Myth #5: If It’s Gluten-Free, It’s Healthier
Unless you have celiac disease or a diagnosed gluten intolerance, there is no magical health benefit to avoiding gluten. In fact, many gluten-free processed foods are less nutritious than their gluten-full counterparts. Plus, some of them taste like regret and cardboard had a baby. Don’t fall for buzzwords. Fall for real nutrition.


Myth #6: Eating Late at Night Makes You Gain Weight
What matters more than the time you eat is how much and what you eat throughout the day. Eating a whole pizza at 10 p.m. isn’t ideal—not because it’s 10 p.m., but because it’s a whole pizza. Your body doesn’t have an internal clock that says, “It’s 9:59—turn that salad into thigh fat, Janet!”


Myth #7: “Calories In, Calories Out” Is All That Matters
Calories matter, yes. But the quality of your calories and how your body processes them matters too. 200 calories of almonds will fuel you differently than 200 calories of gummy bears. (No offense to gummy bears. They’re important emotionally.) Also, factors like metabolism, hormones, and mental health all play a role. It’s not a math equation—it’s a system.


Myth #8: Fresh Produce Is Always Better Than Frozen
Frozen fruits and veggies are often picked at peak ripeness and flash-frozen to preserve nutrients. In contrast, “fresh” produce may have traveled 1,000 miles and sat in a bin for a week. Don’t let anyone shame your frozen spinach—it’s doing great.


Myth #9: Sugar From Fruit Is Bad Too
Okay, yes, fruit has sugar—but it also has fiber, water, vitamins, and antioxidants. It’s not the same as drinking a can of soda. Bananas are not the problem. You downing three Frappuccinos a day and pretending it’s hydration? That might be.


Myth #10: You Need to Eat Clean 100% of the Time
Let’s be honest—“clean eating” is often just a sanitized term for disordered eating. Food isn’t morally good or bad. You’re not a better person because you had quinoa instead of curly fries. (But if you managed to have both? Congratulations, you’ve unlocked balance.) Eat well most of the time. And when you don’t? Enjoy it, move on, and stop punishing yourself.


A Few Actual Tips That Help (No Myth Required)

  • Eat a variety of colors. If your plate looks like a Pride parade, you’re doing it right.
  • Hydrate like you’re in a competition with your past mistakes.
  • Don’t skip meals to “save up” for a binge. That’s budgeting for sadness.
  • Focus on how food makes you feel, not just how it makes you look.
  • If your relationship with food feels complicated, a registered dietitian (not an Instagram model) can help.

Final Thoughts from a Former 428 lb. Teenage Carb-Addict Turned Health-Adjacent Adult

I’ve tried every diet. I’ve done cabbage soup, South Beach, Weight Watchers, keto (badly), and at one point, I considered if sadness could be counted as a meal.

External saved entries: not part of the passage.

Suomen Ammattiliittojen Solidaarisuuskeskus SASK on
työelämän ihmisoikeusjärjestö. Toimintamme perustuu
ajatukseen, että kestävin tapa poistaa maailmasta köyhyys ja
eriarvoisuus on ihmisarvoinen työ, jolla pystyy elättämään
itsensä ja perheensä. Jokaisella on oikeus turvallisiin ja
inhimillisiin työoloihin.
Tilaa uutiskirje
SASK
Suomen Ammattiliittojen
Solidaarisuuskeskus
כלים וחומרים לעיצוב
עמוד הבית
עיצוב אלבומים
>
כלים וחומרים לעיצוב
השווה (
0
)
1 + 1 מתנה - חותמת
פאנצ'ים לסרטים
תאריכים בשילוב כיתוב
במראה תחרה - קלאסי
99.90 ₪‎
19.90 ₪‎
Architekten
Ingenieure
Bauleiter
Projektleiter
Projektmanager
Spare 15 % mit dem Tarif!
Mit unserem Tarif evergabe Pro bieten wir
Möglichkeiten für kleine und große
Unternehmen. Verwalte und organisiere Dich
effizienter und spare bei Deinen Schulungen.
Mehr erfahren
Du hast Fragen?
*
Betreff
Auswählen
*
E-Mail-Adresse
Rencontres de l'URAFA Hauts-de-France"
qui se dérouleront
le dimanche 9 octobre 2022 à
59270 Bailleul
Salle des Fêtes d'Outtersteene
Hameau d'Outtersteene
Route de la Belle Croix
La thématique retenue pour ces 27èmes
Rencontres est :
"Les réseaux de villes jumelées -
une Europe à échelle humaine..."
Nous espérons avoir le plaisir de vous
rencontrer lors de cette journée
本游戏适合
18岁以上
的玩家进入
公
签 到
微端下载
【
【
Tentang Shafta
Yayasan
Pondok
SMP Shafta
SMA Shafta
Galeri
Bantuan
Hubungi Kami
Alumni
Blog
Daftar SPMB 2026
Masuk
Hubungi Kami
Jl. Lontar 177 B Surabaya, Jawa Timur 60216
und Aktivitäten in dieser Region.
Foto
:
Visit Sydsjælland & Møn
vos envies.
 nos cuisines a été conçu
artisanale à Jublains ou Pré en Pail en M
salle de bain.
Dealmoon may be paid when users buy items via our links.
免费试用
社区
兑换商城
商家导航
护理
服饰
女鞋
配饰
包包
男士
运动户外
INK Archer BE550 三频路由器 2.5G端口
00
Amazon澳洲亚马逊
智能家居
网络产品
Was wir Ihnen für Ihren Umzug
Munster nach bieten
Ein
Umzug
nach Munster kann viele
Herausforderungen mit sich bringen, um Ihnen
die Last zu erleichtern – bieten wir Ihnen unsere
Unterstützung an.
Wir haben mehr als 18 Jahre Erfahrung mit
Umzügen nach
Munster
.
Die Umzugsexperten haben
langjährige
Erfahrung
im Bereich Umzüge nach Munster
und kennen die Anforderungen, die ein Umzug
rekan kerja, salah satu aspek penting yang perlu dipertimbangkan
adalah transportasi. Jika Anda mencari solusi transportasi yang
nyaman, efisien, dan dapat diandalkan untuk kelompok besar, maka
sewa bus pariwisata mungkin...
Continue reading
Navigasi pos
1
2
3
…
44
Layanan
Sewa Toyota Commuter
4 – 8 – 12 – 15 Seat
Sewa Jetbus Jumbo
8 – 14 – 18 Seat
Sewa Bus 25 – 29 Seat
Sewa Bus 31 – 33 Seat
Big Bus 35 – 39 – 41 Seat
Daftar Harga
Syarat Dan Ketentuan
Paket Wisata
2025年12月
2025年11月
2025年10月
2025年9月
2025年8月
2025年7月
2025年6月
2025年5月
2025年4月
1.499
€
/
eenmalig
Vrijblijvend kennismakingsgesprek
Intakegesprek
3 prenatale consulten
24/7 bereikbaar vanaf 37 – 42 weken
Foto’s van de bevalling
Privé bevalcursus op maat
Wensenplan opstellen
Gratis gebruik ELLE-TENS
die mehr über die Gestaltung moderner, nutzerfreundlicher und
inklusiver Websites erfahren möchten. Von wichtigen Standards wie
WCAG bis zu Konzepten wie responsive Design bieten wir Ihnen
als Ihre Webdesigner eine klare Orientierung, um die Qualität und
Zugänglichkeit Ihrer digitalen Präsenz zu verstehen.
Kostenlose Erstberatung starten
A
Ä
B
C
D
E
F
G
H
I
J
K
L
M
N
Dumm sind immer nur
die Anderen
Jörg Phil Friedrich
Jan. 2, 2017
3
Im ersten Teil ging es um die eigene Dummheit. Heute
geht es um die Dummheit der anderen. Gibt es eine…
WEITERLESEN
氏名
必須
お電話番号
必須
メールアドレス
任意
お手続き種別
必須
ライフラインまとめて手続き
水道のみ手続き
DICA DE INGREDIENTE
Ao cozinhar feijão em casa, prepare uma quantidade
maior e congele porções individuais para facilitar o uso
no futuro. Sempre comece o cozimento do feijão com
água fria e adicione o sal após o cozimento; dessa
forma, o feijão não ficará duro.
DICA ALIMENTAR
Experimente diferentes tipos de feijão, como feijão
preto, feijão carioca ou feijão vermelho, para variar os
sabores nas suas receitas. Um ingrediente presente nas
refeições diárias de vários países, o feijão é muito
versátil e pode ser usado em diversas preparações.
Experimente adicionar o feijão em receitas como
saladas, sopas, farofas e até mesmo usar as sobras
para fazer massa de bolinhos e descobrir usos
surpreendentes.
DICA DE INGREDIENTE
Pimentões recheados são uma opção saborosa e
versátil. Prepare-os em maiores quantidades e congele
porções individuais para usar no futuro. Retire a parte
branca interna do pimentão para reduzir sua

What I’ve learned is this: food should nourish you, not punish you. It should be something that supports your life, not dominates it.

So the next time someone tells you gluten is the devil, fat is evil, and kale is a moral imperative—smile, nod, and go enjoy your sandwich.

Just maybe with some extra avocado. For the healthy fats. And the vibe.